China’s trade with the nomads achieved quite elaborate organiza­
tion under the Han,^67 but it is impossible to follow the ups and downs
or regional patterns of ebb and flow, which must have been extreme.
Probably trade relations between steppe and cultivated land tended to
become more important during the first millenium of the Christian
era. The prominent place merchants held in Mongol society in the
time of their greatness is proof that trading and traders were securely
at home among the heirs of Genghis Khan.
The Mongol conquest of China in the thirteenth century opened up
new possibilities for nomad tribesmen. Under Kublai and his succes­
sor, for example, the garrison of Karakorum received more than half a
million bushels of grain each year from China, delivered by wagons
that took four months to make the round trip.^68 Such deliveries sup­
plemented the meat and milk products available locally to allow more
people to survive on the steppe than could otherwise have done so.
But dependence on grain supplies from afar also meant risk of real
disaster should deliveries be cut off.
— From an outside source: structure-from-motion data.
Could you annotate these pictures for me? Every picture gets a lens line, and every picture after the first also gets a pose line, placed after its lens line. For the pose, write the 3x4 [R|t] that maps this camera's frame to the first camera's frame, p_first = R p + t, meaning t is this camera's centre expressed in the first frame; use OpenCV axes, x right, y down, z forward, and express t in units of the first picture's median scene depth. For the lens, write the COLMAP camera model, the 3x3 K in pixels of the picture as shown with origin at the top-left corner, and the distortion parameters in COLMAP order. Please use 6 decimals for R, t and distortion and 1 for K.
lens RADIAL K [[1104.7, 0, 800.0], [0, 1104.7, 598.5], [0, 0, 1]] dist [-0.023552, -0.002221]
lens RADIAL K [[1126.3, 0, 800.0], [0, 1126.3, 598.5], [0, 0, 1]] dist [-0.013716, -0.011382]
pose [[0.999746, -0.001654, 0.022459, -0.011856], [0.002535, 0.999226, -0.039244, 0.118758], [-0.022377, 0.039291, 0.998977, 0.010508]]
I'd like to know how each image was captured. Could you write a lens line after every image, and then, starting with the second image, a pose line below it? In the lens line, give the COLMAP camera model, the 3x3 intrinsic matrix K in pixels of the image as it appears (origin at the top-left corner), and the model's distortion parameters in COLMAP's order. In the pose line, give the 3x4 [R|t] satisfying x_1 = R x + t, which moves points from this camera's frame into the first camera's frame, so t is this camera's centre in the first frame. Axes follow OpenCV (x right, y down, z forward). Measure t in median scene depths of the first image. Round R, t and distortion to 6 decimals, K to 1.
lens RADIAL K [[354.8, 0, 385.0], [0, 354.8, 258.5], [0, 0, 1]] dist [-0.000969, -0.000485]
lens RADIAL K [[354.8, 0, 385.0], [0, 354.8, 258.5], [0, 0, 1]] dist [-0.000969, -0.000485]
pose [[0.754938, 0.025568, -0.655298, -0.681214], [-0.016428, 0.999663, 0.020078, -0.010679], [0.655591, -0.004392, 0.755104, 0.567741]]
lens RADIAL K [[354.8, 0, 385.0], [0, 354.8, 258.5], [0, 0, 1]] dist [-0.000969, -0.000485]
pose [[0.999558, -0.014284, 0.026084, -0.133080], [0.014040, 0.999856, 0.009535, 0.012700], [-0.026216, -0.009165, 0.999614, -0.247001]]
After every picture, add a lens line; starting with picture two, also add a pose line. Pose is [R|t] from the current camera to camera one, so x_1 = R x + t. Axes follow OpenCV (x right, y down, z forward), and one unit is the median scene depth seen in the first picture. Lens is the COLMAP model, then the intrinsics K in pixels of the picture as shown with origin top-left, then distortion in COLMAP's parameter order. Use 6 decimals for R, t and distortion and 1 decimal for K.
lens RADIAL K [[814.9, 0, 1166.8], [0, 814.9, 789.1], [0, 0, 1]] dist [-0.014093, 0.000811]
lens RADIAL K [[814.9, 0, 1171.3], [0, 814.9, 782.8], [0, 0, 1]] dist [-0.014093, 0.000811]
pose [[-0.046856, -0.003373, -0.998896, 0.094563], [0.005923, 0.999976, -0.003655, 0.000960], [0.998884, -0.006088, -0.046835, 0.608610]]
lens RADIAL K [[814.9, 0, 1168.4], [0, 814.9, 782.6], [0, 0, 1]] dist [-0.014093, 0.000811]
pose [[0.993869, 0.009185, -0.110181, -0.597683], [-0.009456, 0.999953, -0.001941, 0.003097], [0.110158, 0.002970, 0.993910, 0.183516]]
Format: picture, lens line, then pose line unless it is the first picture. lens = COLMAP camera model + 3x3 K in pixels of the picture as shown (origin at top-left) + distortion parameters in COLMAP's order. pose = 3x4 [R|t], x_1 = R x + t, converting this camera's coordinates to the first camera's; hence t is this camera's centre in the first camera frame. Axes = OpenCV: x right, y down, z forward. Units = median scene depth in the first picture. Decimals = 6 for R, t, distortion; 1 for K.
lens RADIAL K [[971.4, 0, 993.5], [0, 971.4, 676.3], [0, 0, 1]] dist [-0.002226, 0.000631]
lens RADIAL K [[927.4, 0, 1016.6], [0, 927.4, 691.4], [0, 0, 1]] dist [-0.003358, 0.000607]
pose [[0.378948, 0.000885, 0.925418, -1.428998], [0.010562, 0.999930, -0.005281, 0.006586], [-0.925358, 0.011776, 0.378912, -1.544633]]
As long as Mongols ruled China,
grain deliveries were assured; but when the Ming dynasty came to
power (1368), Chinese authorities were tempted to embargo grain
export as a way of bringing pressure on their steppe neighbors. They
actually did so in 1449. The Mongol response was to go to war, with
the result that they captured the person of the emperor.^69 Anything
less would have meant starvation for at least part of the population of
the steppe.
It is worth pointing out that nomads (as well as transhumant
pastoralists in Mediterranean Europe) shared this kind of vulnerability
with city folk. Urban populations, too, suffered catastrophe with any
prolonged interruption of food supply. Cities, especially big cities,
survived only on the strength of a smoothly functioning transport
system capable of bringing food from afar. Nomads and transhumant
pastoralists were particularly well fitted to undertake the overland
transport tasks involved in feeding inland cities, since they possessed


  1. Cf. Yü Ying-shih, Trade and Expansion in Han China: A Study in the Structure of
    Sino-Barbarian Economic Relations (Berkeley and Los Angeles, 1967), p. 209 and passim.

  2. According to Hsiao Ch’i Ch’ing, The Military Establishment of the Yüan Dynasty,
    pp. 59–60, between 200,000 and 300,000 shih of grain were delivered annually to
    Karakorum. A shih weighed 157.89 pounds, or roughly three bushels of millet, two and
    three-fourths bushels of wheat.
    69– Jacques Gernet, Le Monde chinois (Paris, 1972), p. 351.